THE CRIMINALS DIDN’T TAKE THE STREETS OVERNIGHT. ONE BATTLE WONT WIN THEM BACK. JOE RYKER IS A COP FROM THE OLD SCHOOL. HOMICIDE IS HIS JOB. MURDER IS HIS LIFE. AND HE’S READY TO STRIKE… As sirens wail in the heat of the city night, an over burdened police department is up against a crime wave that’s spreading like blood from a sliced artery. The Sniper is one man with a rifle, choosing his victims at random, killing with the cold skill of a pro. Detective Sergeant Ryker is going in after him – into the sleaze and decay, into the night. Somewhere in the panic-stricken city the killer and the cop will come face to face – and a last deadly battle will be raged…

Title: The Sniper | Author: Jack Cannon (aka Nelson DeMille) | Joe Ryker #1 | Publisher: Grafton| Pages: 224 | ISBN: 9780586204511 | Publication date: 24th January 1991 (originally published 1974) | Source: Purchased

‘The Sniper’ is a far better book than it has any right to be. Originally published in 1974, it’s a quick and nasty cop thriller about a brutal, nihilistic cop hunting a deadly sniper. The fact that it came out a few years after ‘Dirty Harry’, a cop thriller about a nihilistic cop hunting a deadly sniper, is probably no coincidence. It was the first published novel by author Nelson DeMille, who is best known for writing fat espionage thrillers that you might call Ludlumesque if they weren’t better than most of Ludlum’s output. He obviously decided the weightier books were better for his career, as they kept his real name and ‘The Sniper’ and its four sequels were reissued under the unlikely pseudonym Jack Cannon. He obviously still had some fondness for the books though, as he took the time to update them for the 90s reissues. This review is of the 90s edition of ‘The Sniper’.

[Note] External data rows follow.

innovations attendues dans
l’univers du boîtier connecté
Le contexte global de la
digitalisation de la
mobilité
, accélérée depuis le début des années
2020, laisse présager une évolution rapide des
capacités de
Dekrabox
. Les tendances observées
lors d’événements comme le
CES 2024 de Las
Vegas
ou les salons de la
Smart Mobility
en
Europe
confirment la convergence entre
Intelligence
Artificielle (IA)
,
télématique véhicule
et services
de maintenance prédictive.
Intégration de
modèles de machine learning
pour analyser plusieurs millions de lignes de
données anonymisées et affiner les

The main draw of the book is the anti-hero cop at its centre. Joe Ryker is a scumbag who will stop at nothing to catch his prey. In between times he takes cheap sex where he can get it and drinks cheap liquor. He cares about justice rather than the niceties of the law. So determined is he to catch the villain in this book (a crazed Vietnam veteran sniping blondes) that he spends large parts of the book smeared in dog faeces. DeMille knows what a dick Ryker is and seems to delight in putting him through as much pain and degradation as possible.

The result is a book that feels like it wants to shock readers into enjoying it. Watching Ryker at work is a guilty pleasure, whether he’s beating up suspects or threatening witnesses. DeMille is a good enough writer that he keeps things taut and interesting, even if the plot lacks originality.